Der gegenwärtige Diskurs sollte uns im Westen lehren, kritische Perspektiven auf althergebrachte Narrative der globalen Politik aufzugreifen und in unsere Debatten miteinzubeziehen. In den 1950er Jahren schien die amerikanische Demokratie lebendig und stark, und die USA konnten sich globalen Herausforderungen mit einem gewissen Selbstbewusstsein widmen. Doch diese Stärke beruhte auf einem Konsens, dem Entmündigung zugrunde lag. Die völlige Abwesenheit kritischer Stimmen schuf die Illusion von Zusammenhalt und den Anschein eines stabilen Systems. Das änderte sich jedoch in den 1960er und 1970er Jahren, als Minderheiten grundlegende Rechte und Mitbestimmung einforderten und das System ins Wanken brachten.
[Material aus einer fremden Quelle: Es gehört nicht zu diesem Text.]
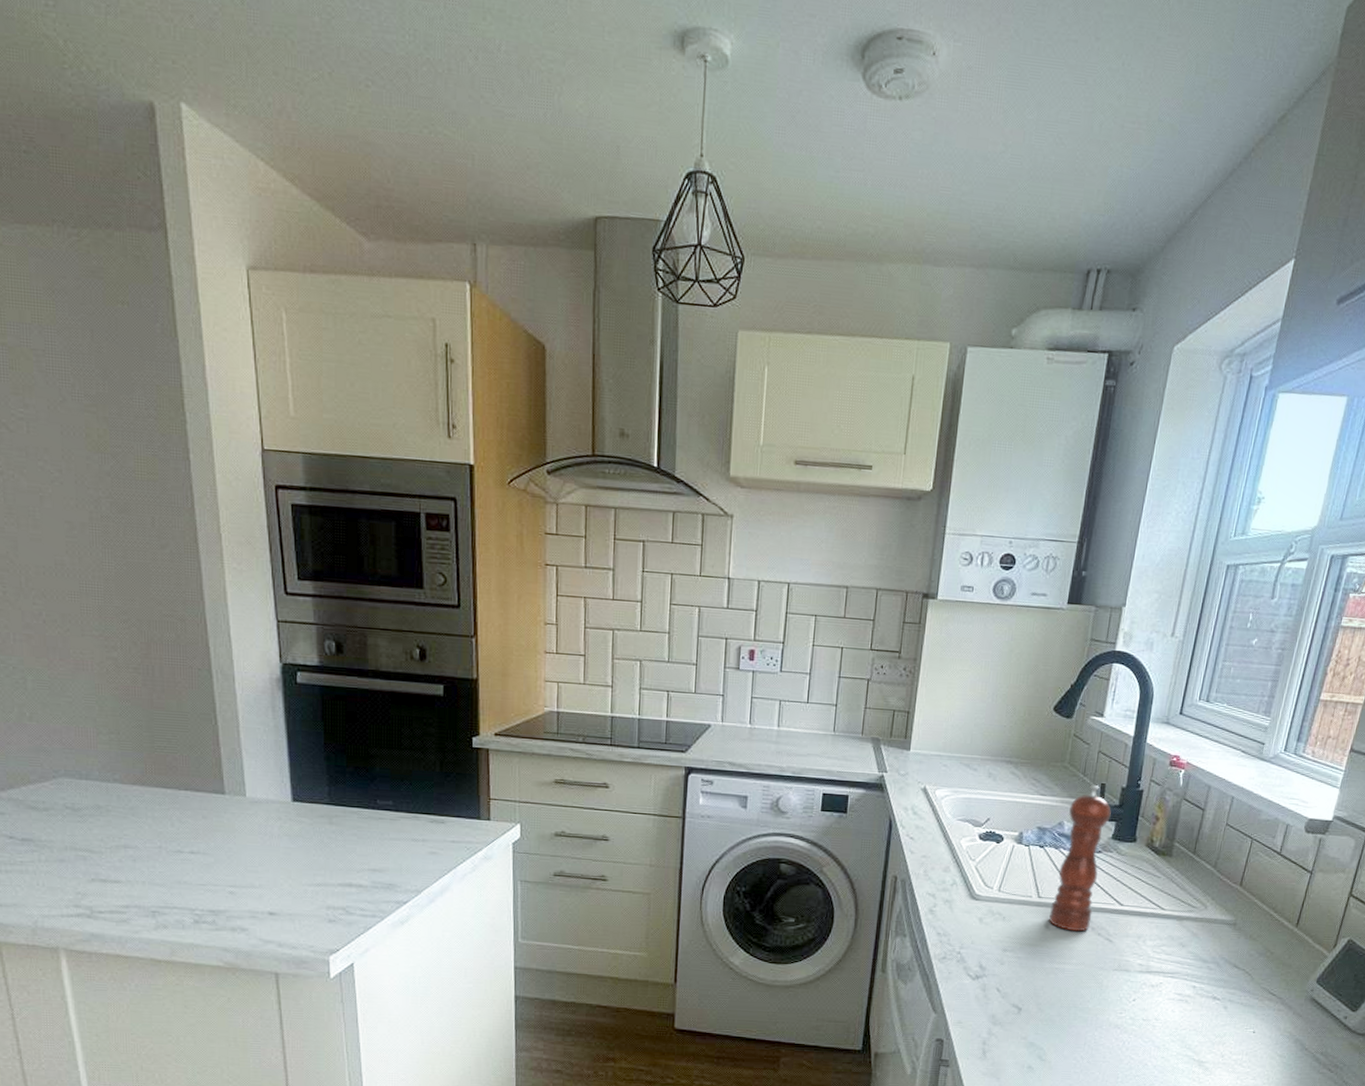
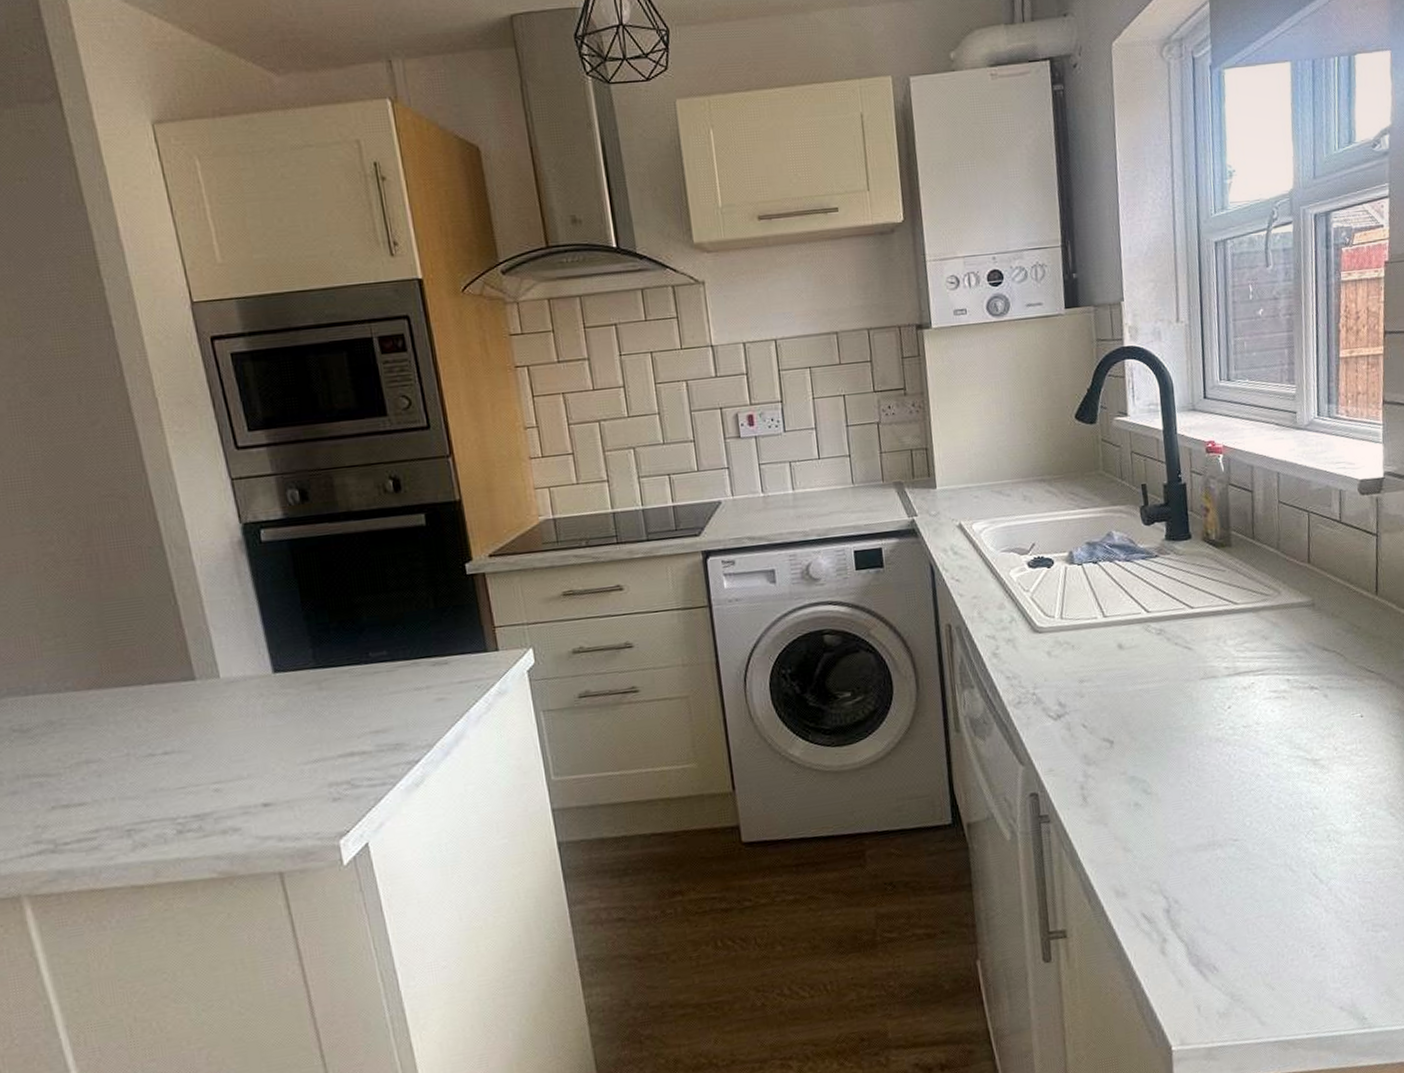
pepper mill: present [1049,784,1111,932] -> none [1115,487,1165,647]

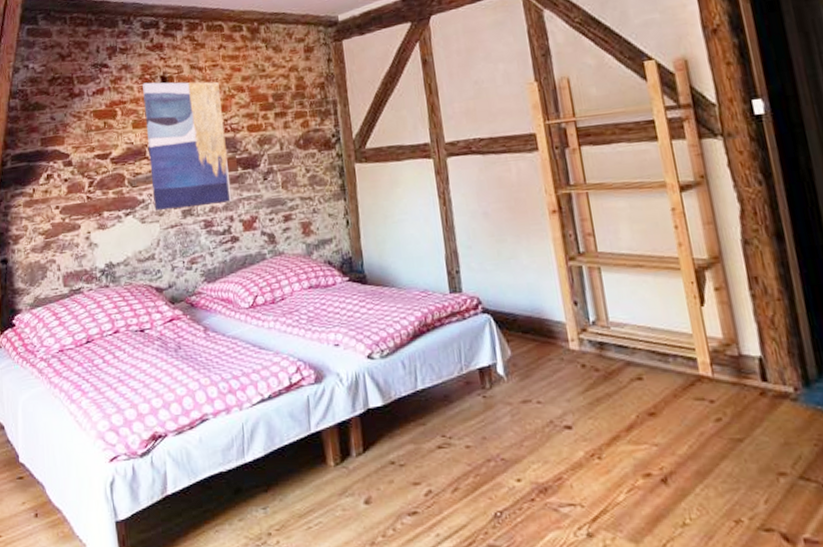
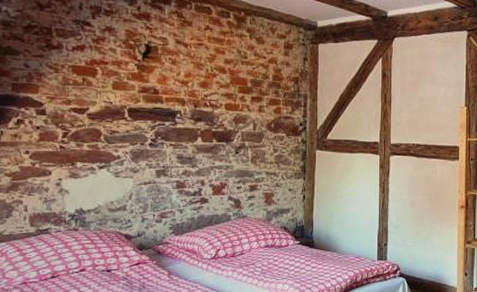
wall art: present [143,81,232,211] -> none [126,48,205,169]

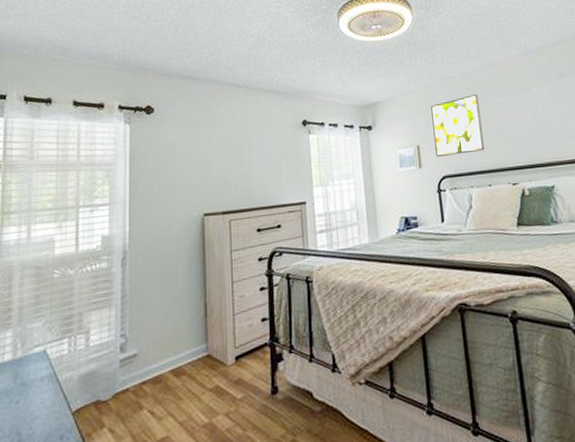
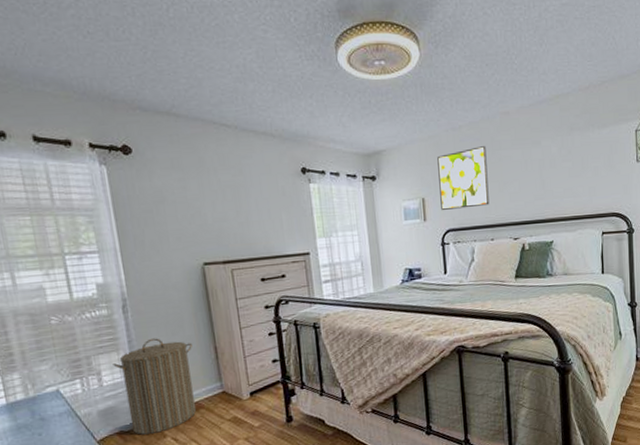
laundry hamper: none [103,293,183,406] -> present [113,338,197,435]

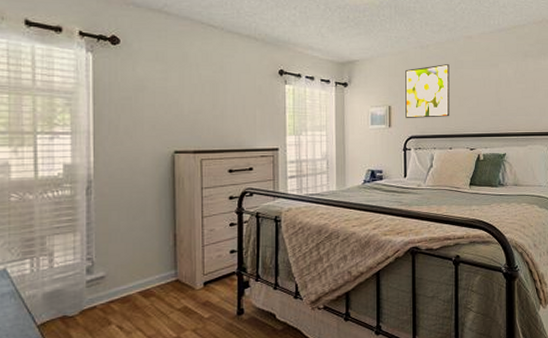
laundry hamper: present [113,338,197,435] -> none [67,221,151,321]

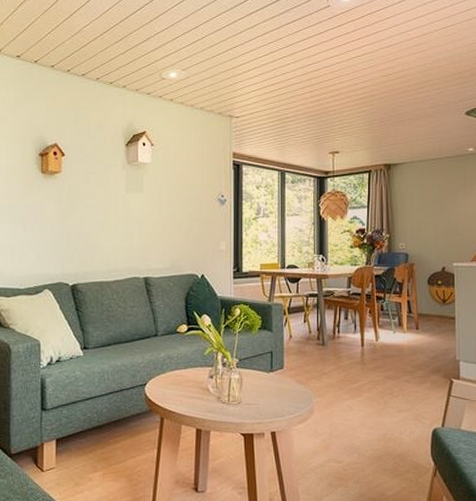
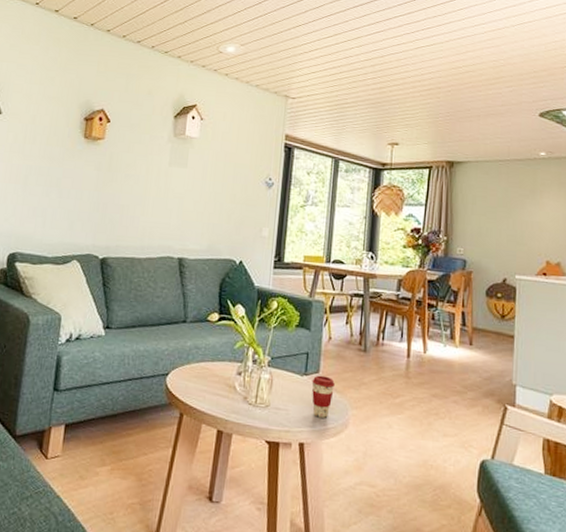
coffee cup: none [277,370,298,408] -> present [312,375,335,418]

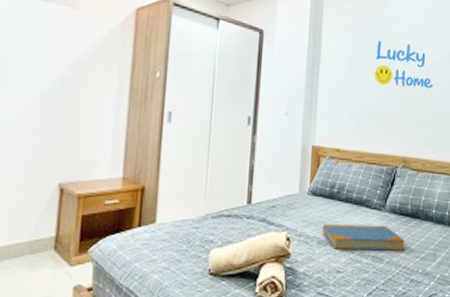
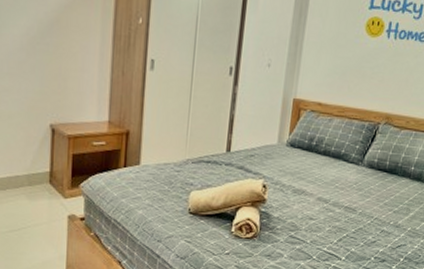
book: present [322,224,405,251] -> none [298,175,380,204]

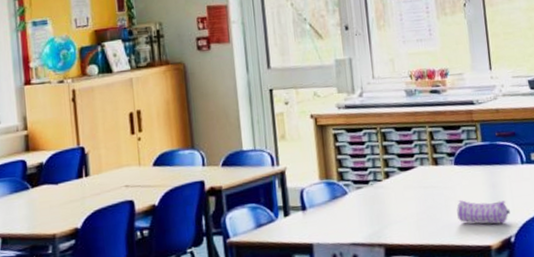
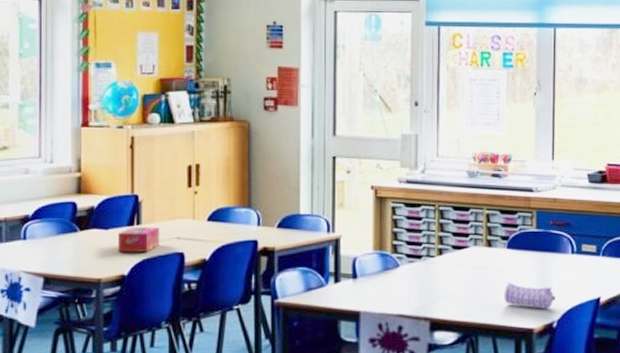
tissue box: none [68,177,109,206] -> present [118,226,160,252]

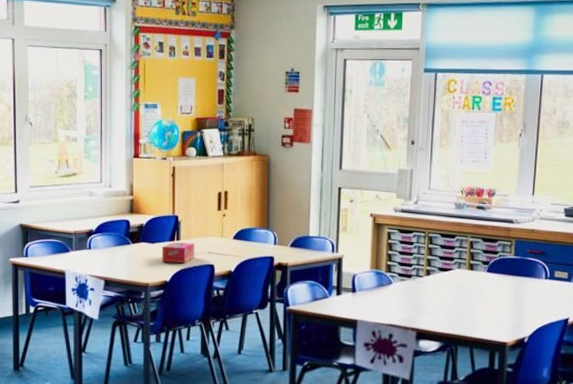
pencil case: present [504,282,555,309] -> none [482,301,528,326]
Ein Teil der gegenwärtigen demokratischen Unordnung in den Vereinigten Staaten ist das direkte Resultat dieses bis heute andauernden Demokratisierungsprozesses. Minderheiten wollen nicht mehr nur Grundrechte oder „Toleranz“; sie streiten für echte Gleichheit und Repräsentanz, während auf der anderen Seite die Angst wächst, die eigene Kontrolle über das System und traditionelle Narrative könnten infrage gestellt werden. Natürlich schafft eine kritische Auseinandersetzung mit den herrschenden Mächten und Narrativen Unsicherheit und Angst – doch manchmal ist diese Debatte einfach notwendig.
Rachel Herp Tausendfreund ist Editorial Director beim German Marshall Fund of the United States in Berlin.